From the line with "25: (822, 161, 0.60)" through the line with "38: (736, 217, 0.59)", inclusive, return each line of the data below exactly and leave the rest out.

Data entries
▼▼▼

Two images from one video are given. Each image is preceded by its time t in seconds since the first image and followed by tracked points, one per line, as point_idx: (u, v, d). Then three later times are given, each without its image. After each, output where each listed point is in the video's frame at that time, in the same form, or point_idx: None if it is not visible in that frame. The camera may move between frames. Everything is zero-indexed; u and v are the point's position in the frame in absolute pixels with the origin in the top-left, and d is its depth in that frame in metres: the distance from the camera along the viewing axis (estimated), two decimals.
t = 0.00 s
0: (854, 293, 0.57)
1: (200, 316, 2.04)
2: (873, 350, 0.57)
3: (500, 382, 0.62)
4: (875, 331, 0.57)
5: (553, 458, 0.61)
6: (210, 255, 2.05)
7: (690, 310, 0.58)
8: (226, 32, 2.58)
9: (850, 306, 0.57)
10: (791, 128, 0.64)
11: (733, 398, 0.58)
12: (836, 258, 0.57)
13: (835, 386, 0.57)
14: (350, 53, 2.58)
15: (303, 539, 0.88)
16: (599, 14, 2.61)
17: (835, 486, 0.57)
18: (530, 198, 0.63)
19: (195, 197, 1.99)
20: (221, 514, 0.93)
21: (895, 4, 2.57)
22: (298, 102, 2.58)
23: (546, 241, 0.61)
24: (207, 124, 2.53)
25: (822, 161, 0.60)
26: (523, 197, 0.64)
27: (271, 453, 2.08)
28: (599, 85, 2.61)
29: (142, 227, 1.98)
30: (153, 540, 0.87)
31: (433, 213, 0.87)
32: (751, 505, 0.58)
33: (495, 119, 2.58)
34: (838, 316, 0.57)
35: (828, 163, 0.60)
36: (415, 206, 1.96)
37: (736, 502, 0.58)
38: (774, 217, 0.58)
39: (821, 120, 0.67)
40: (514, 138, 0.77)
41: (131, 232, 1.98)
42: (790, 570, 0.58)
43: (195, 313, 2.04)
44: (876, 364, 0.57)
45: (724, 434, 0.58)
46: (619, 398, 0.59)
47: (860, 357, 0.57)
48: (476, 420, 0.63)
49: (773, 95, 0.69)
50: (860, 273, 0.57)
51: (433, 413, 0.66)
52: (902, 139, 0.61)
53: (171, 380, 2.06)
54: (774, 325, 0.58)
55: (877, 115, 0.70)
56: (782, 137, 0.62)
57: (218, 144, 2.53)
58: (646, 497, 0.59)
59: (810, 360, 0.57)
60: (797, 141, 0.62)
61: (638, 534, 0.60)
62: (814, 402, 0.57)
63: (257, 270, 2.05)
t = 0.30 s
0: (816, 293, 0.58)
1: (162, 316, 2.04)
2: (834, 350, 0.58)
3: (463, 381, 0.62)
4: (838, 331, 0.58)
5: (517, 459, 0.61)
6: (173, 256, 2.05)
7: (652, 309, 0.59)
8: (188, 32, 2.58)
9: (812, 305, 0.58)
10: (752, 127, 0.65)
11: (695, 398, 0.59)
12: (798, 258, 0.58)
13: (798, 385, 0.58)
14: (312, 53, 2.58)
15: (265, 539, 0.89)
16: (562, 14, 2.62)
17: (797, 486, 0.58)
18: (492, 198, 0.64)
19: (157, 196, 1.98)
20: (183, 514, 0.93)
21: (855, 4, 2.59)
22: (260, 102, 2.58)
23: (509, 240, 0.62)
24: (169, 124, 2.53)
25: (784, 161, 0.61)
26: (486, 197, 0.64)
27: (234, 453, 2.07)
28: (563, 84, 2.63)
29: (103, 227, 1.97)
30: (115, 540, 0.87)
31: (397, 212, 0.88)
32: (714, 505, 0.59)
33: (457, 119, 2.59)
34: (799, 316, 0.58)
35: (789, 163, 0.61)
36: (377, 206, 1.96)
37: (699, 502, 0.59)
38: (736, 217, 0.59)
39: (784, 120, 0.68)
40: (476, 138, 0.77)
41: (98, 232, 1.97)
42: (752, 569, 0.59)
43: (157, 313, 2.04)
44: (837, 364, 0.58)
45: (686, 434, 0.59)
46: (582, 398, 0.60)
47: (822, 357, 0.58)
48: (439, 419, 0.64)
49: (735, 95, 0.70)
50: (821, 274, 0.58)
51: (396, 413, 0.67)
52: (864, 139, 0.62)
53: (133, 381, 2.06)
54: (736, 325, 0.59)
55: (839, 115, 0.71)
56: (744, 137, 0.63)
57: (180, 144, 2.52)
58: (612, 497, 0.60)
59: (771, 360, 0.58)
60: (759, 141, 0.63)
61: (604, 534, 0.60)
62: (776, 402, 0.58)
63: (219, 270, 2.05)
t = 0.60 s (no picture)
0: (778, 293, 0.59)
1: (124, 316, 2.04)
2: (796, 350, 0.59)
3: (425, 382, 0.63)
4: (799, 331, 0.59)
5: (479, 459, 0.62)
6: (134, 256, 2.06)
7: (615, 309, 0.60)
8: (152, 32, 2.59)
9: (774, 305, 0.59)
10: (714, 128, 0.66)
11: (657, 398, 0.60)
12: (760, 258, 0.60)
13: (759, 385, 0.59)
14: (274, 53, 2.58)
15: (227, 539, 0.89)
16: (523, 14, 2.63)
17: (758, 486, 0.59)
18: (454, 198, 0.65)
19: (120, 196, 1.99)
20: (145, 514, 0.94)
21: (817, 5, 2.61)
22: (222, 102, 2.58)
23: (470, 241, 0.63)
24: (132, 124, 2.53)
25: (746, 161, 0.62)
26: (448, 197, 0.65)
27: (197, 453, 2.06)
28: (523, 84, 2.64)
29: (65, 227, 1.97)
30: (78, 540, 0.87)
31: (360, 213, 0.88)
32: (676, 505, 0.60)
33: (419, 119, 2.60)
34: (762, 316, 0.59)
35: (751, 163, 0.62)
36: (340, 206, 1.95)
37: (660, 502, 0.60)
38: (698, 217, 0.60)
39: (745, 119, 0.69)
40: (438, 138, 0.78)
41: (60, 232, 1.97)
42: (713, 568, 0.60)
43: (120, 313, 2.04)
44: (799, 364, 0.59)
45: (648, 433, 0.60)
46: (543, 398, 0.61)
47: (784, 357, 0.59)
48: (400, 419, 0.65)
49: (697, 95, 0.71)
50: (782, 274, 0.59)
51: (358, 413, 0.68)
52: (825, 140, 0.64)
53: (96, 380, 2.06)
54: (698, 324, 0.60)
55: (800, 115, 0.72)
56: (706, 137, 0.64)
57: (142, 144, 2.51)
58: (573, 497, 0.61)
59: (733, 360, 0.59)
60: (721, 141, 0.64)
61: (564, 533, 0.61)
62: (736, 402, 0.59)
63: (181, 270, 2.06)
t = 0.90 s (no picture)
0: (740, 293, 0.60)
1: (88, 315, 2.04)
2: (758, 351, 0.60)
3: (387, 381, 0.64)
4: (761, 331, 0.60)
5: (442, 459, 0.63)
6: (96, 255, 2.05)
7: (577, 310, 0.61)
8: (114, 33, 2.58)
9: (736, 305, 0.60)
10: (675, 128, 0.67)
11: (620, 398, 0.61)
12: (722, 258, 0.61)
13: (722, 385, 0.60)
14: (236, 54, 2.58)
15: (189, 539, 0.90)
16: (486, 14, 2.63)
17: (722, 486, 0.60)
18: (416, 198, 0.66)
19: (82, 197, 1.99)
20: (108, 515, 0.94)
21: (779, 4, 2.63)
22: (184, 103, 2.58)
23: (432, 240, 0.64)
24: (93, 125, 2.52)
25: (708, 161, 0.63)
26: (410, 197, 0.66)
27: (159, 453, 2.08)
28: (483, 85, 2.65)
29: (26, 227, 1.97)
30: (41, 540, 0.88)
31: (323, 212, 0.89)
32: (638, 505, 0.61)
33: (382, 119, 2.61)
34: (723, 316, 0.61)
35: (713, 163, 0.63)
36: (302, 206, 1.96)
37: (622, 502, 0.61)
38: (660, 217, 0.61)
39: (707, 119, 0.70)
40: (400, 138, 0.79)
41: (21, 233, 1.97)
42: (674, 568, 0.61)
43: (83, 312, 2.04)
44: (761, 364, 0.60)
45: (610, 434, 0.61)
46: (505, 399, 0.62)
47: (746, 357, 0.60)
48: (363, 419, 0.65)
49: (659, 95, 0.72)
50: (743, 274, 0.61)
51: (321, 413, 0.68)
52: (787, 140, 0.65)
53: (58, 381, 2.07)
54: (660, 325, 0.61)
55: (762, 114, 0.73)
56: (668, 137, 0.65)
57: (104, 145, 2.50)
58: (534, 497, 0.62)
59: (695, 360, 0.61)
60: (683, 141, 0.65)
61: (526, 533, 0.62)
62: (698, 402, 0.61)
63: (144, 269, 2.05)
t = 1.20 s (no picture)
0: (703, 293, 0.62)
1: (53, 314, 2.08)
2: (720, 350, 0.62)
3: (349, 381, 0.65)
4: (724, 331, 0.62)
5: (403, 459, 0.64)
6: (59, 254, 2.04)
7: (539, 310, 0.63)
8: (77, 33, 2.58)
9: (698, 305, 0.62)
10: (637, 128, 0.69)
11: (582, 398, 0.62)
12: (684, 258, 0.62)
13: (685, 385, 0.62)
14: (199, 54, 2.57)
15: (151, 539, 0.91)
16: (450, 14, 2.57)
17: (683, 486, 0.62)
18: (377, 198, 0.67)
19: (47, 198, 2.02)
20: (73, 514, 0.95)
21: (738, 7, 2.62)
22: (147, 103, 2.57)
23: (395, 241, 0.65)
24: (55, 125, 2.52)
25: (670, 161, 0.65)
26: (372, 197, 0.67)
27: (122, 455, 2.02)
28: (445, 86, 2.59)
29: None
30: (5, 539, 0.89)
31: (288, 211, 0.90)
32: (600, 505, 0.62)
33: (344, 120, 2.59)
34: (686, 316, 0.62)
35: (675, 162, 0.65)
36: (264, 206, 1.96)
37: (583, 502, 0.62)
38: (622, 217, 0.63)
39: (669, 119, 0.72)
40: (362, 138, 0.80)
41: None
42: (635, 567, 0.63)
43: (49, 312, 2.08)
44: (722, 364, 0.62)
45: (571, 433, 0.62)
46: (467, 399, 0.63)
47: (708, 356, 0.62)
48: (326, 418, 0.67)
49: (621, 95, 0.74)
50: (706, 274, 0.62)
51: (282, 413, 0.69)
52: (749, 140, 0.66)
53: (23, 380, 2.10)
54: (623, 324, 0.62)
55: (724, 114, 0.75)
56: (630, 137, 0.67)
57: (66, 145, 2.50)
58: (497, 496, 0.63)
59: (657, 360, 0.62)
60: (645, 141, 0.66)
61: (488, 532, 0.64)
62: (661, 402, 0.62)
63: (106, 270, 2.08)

▲▲▲

▶ _Expected output_
25: (822, 161, 0.60)
26: (523, 197, 0.64)
27: (271, 453, 2.08)
28: (599, 85, 2.61)
29: (142, 227, 1.98)
30: (153, 540, 0.87)
31: (433, 213, 0.87)
32: (751, 505, 0.58)
33: (495, 119, 2.58)
34: (838, 316, 0.57)
35: (828, 163, 0.60)
36: (415, 206, 1.96)
37: (736, 502, 0.58)
38: (774, 217, 0.58)
39: (821, 120, 0.67)
40: (514, 138, 0.77)
41: (131, 232, 1.98)
42: (790, 570, 0.58)
43: (195, 313, 2.04)
44: (876, 364, 0.57)
45: (724, 434, 0.58)
46: (619, 398, 0.59)
47: (860, 357, 0.57)
48: (476, 420, 0.63)
49: (773, 95, 0.69)
50: (860, 273, 0.57)
51: (433, 413, 0.66)
52: (902, 139, 0.61)
53: (171, 380, 2.06)
54: (774, 325, 0.58)
55: (877, 115, 0.70)
56: (782, 137, 0.62)
57: (218, 144, 2.53)
58: (646, 497, 0.59)
59: (810, 360, 0.57)
60: (797, 141, 0.62)
61: (638, 534, 0.60)
62: (814, 402, 0.57)
63: (257, 270, 2.05)
t = 0.30 s
0: (816, 293, 0.58)
1: (162, 316, 2.04)
2: (834, 350, 0.58)
3: (463, 381, 0.62)
4: (838, 331, 0.58)
5: (517, 459, 0.61)
6: (173, 256, 2.05)
7: (652, 309, 0.59)
8: (188, 32, 2.58)
9: (812, 305, 0.58)
10: (752, 127, 0.65)
11: (695, 398, 0.59)
12: (798, 258, 0.58)
13: (798, 385, 0.58)
14: (312, 53, 2.58)
15: (265, 539, 0.89)
16: (562, 14, 2.62)
17: (797, 486, 0.58)
18: (492, 198, 0.64)
19: (157, 196, 1.98)
20: (183, 514, 0.93)
21: (855, 4, 2.59)
22: (260, 102, 2.58)
23: (509, 240, 0.62)
24: (169, 124, 2.53)
25: (784, 161, 0.61)
26: (486, 197, 0.64)
27: (234, 453, 2.07)
28: (563, 84, 2.63)
29: (103, 227, 1.97)
30: (115, 540, 0.87)
31: (397, 212, 0.88)
32: (714, 505, 0.59)
33: (457, 119, 2.59)
34: (799, 316, 0.58)
35: (789, 163, 0.61)
36: (377, 206, 1.96)
37: (699, 502, 0.59)
38: (736, 217, 0.59)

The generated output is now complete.